Con la llegada de las vacaciones escolares, son muchos los padres que no saben cómo afrontar tantos días sin colegio. Para resolver la eterna duda de si imponer una rutina, practicar lo aprendido durante el curso u optar por actividades nuevas, hemos hablado con el Departamento de Orientación del Colegio Base de La Moraleja.

– “Lo ideal es enfocar el verano como un tiempo de alegría dedicado a descansar y a conectar con los demás con otros tiempos y otro estilo, pero esto no significa que tenga que estar libre de aprendizajes. Es esencial recargar las pilas y centrar la cabeza en otros aspectos más allá de lo académico, pero también es recomendable encontrar huecos para que los niños refuercen las habilidades construidas durante el curso, o al menos garantizar que no hay una desconexión total de actividades tan necesarias para el aprendizaje como son la lectura y la escritura”.

¿Es positivo que hagan algún tipo de actividad relacionada con lo aprendido en el curso?

– “Sí, aunque debemos superar el concepto de las materias escolares estancas y permitir que el aprendizaje sea más integral. El verano es un momento perfecto para poner en relación los aprendizajes construidos en las distintas materias escolares, y para ello cualquier actividad lúdica puede ser un estimulador de las habilidades cognitivas. Por ejemplo, los juegos educativos son la mejor alternativa. Aquellos que estimulan las funciones ejecutivas, las habilidades motóricas y la coordinación, los que estimulan la creatividad y la imaginación y los que además pueden incluir la lectura y el procesamiento lógico-matemático. En el departamento de orientación del Colegio Base hicimos un catálogo de juegos educativos que puede ser muy útil para filtrar estos juegos y que se puede encontrar en nuestra web”.

¿Mantener ciertas rutinas les ayuda a adaptarse mejor al colegio?

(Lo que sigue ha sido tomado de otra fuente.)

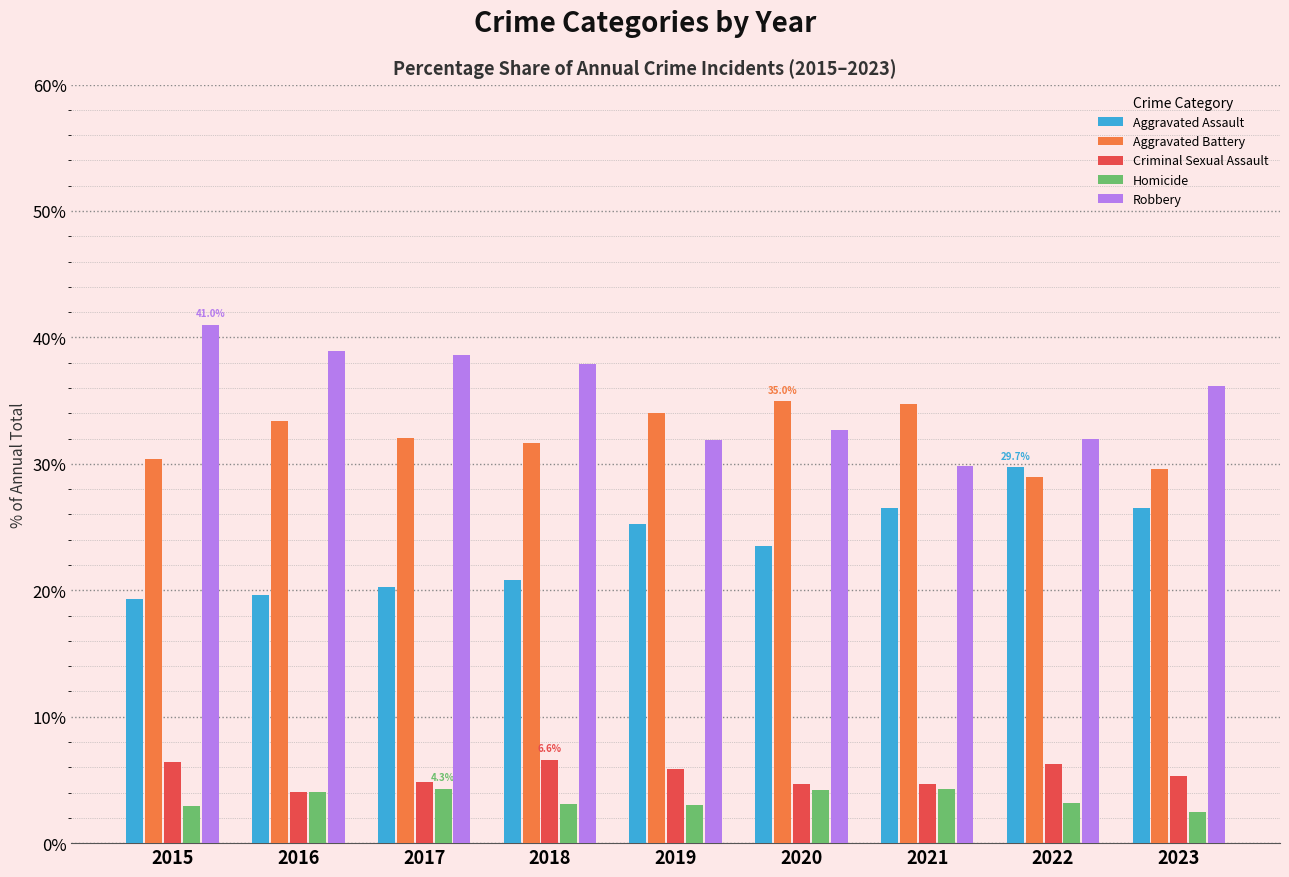

Which series has the largest total across all categories?

Robbery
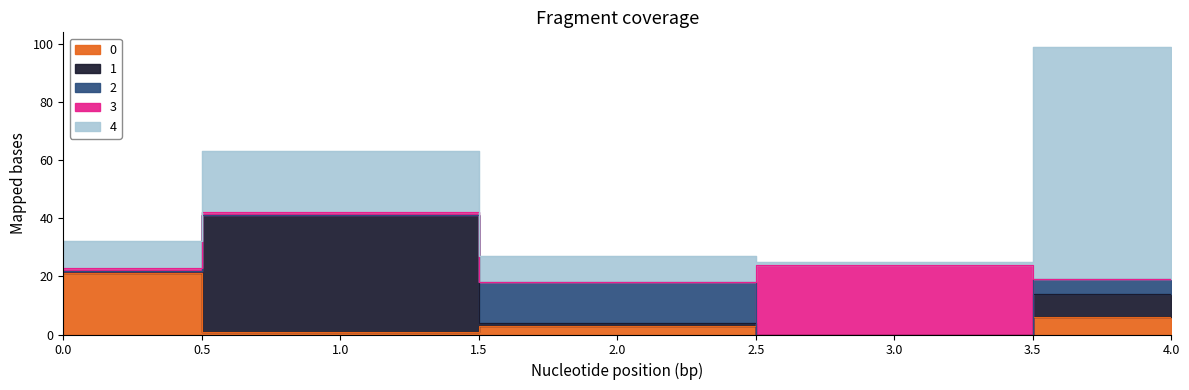

How many interior local peaks does the 0 series have?

1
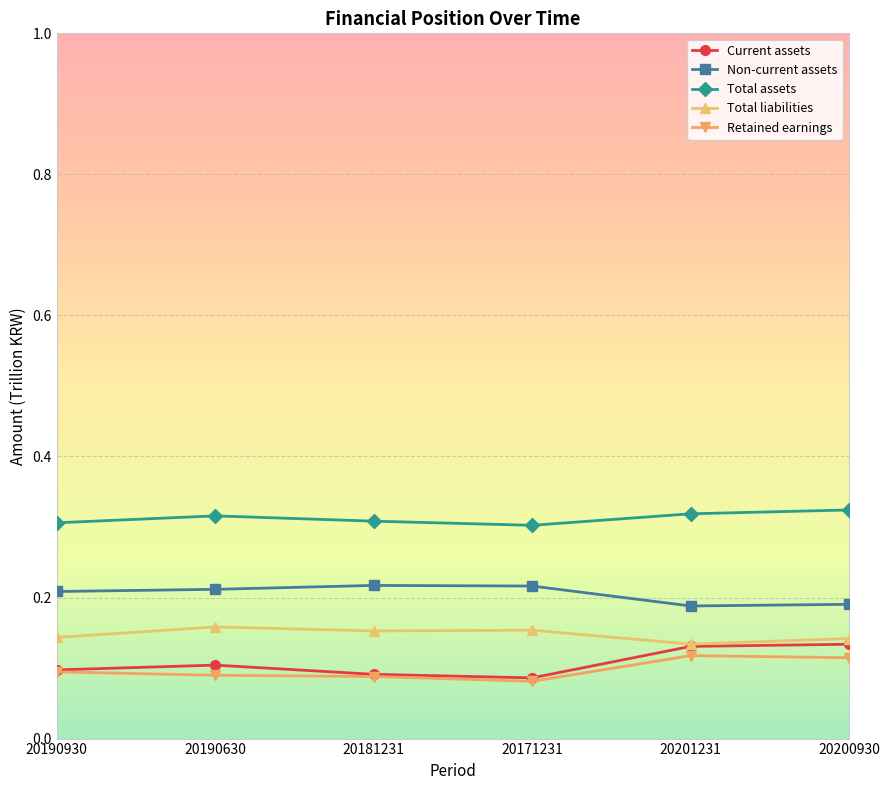

Count the Total assets values in the range 0 to 1.

6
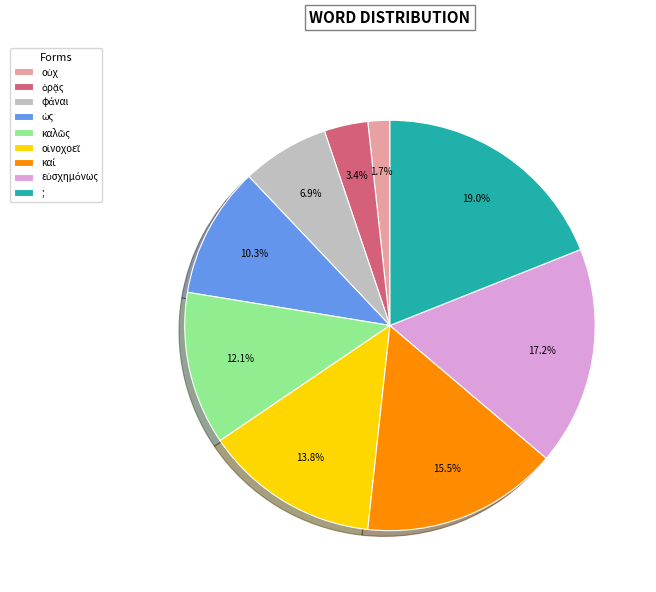

Does any single category account for the majority?

No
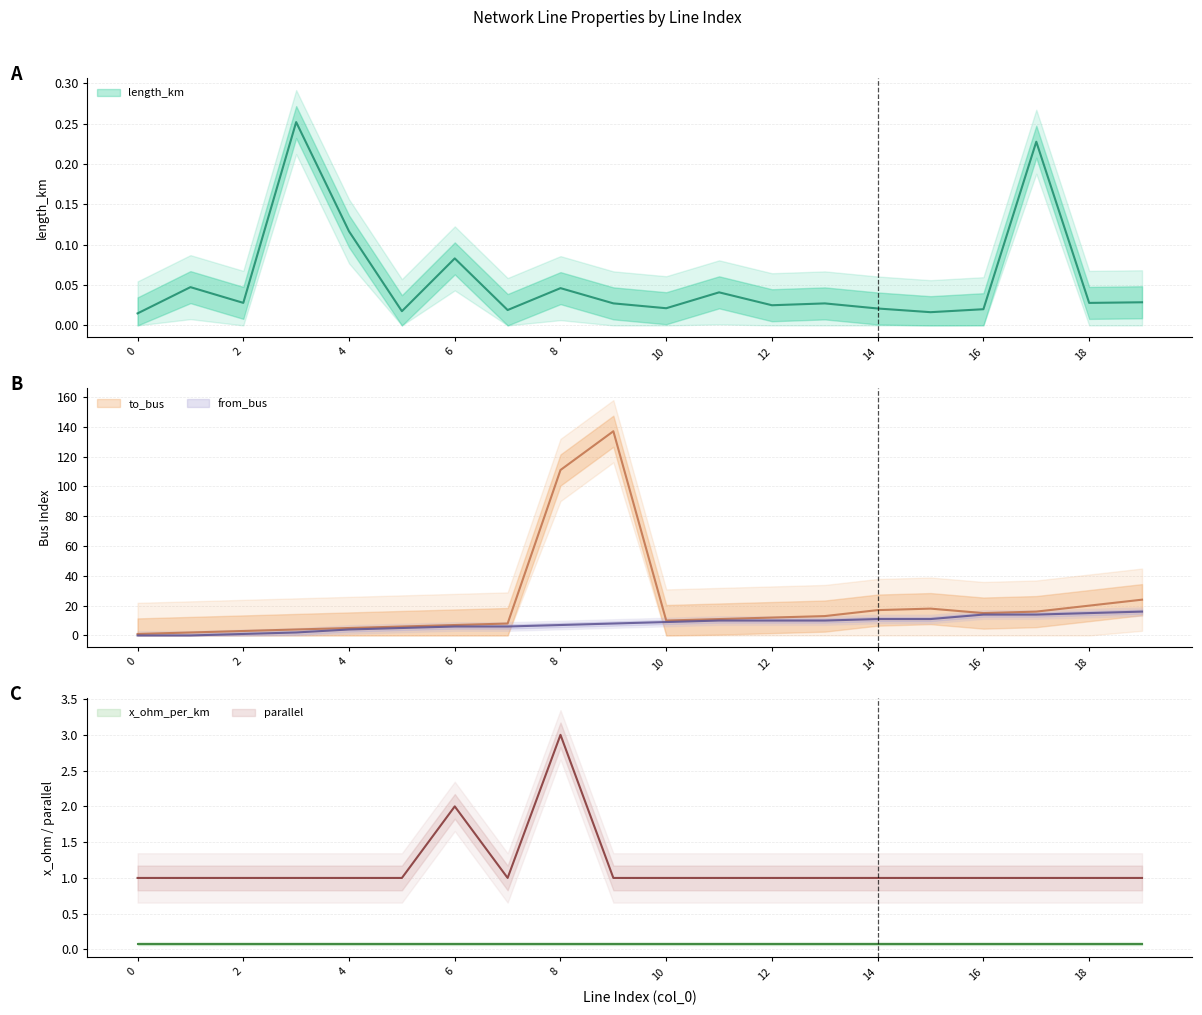

Which series changed the most between 9 and 12?

to_bus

– “Hay momentos del verano donde es muy complicado para las familias mantener ciertas rutinas y horarios, pero de manera general es importante prevenir que se pierdan los hábitos más básicos adquiridos a lo largo del curso. Los más importantes serían el aseo, el orden, los tiempos de uso de los dispositivos móviles y los hábitos de alimentación. De cara a facilitar la transición de la vuelta al cole, las últimas semanas de las vacaciones deberían recuperar progresivamente los hábitos ‘suspendidos’ temporalmente”.

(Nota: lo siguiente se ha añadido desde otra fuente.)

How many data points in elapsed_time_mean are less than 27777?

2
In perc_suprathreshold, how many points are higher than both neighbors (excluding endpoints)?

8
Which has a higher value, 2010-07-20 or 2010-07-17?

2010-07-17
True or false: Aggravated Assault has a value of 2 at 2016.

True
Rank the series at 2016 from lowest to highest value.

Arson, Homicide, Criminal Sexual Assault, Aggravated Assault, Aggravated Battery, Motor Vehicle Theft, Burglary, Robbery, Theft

¿Es el verano el momento idóneo para devorar libros?

– “Es el momento perfecto para que los más pequeños disfruten del hábito de la lectura, ya que cuentan con más tiempo libre y se elimina la carga emocional de tener que leer por obligación. La lectura en verano debe ser un tiempo de ocio, y para ello es importante que puedan elegir libremente la temática de los libros, el número de libros y los momentos idóneos para ello, siempre y cuando lean”.

¿Qué otro tipo de actividades pueden llevar a cabo?

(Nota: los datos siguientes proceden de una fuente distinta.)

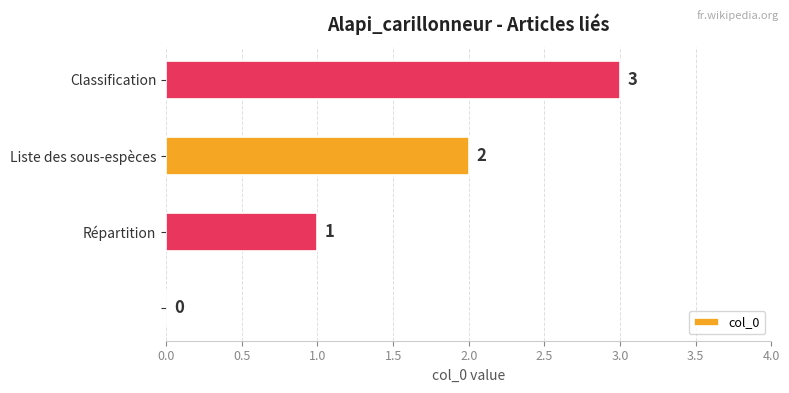

What is the maximum value shown in the chart?

3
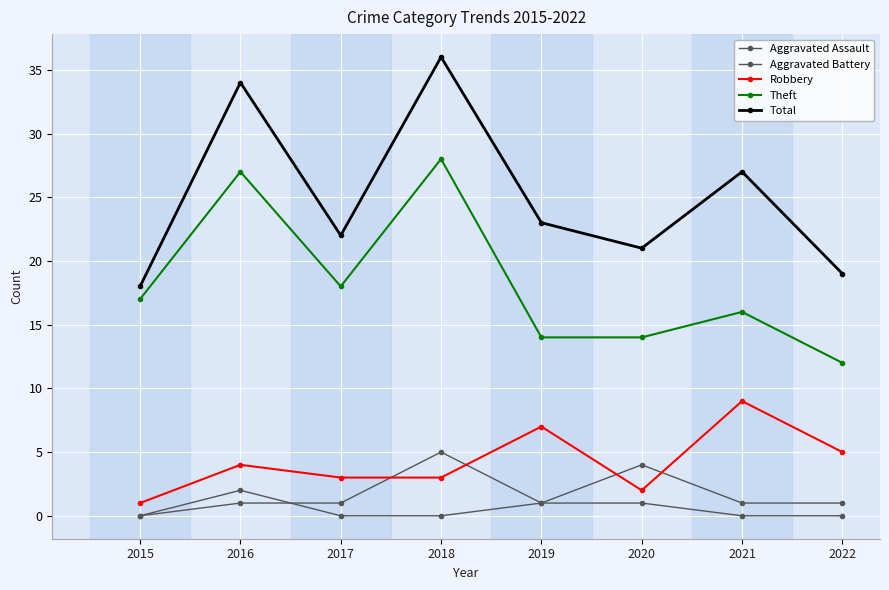

At 2019, list the series in order from smallest to largest.

Aggravated Assault, Aggravated Battery, Robbery, Theft, Total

– “Existen materiales para poder trabajar funciones ejecutivas que a su vez luego repercuten en los aprendizajes escolares. Están relacionadas con la memoria, la atención, la planificación y la organización, como por ejemplo los “sudokus” y los crucigramas, los cuadernos de retos lógicos y acertijos, los juegos de cartas o incluso los ‘escape room’. Son formas dinámicas de trabajar que tienen muchos beneficios en el desarrollo cognitivo de los más pequeños. En ellas los adultos son de gran ayuda si supervisan y animan a los niños a reflexionar sobre cómo han logrado resolver diferentes retos o en qué puntos se han equivocado. Este tipo de preguntas convierten las actividades estrictamente lúdicas en habilidades para el aprendizaje”.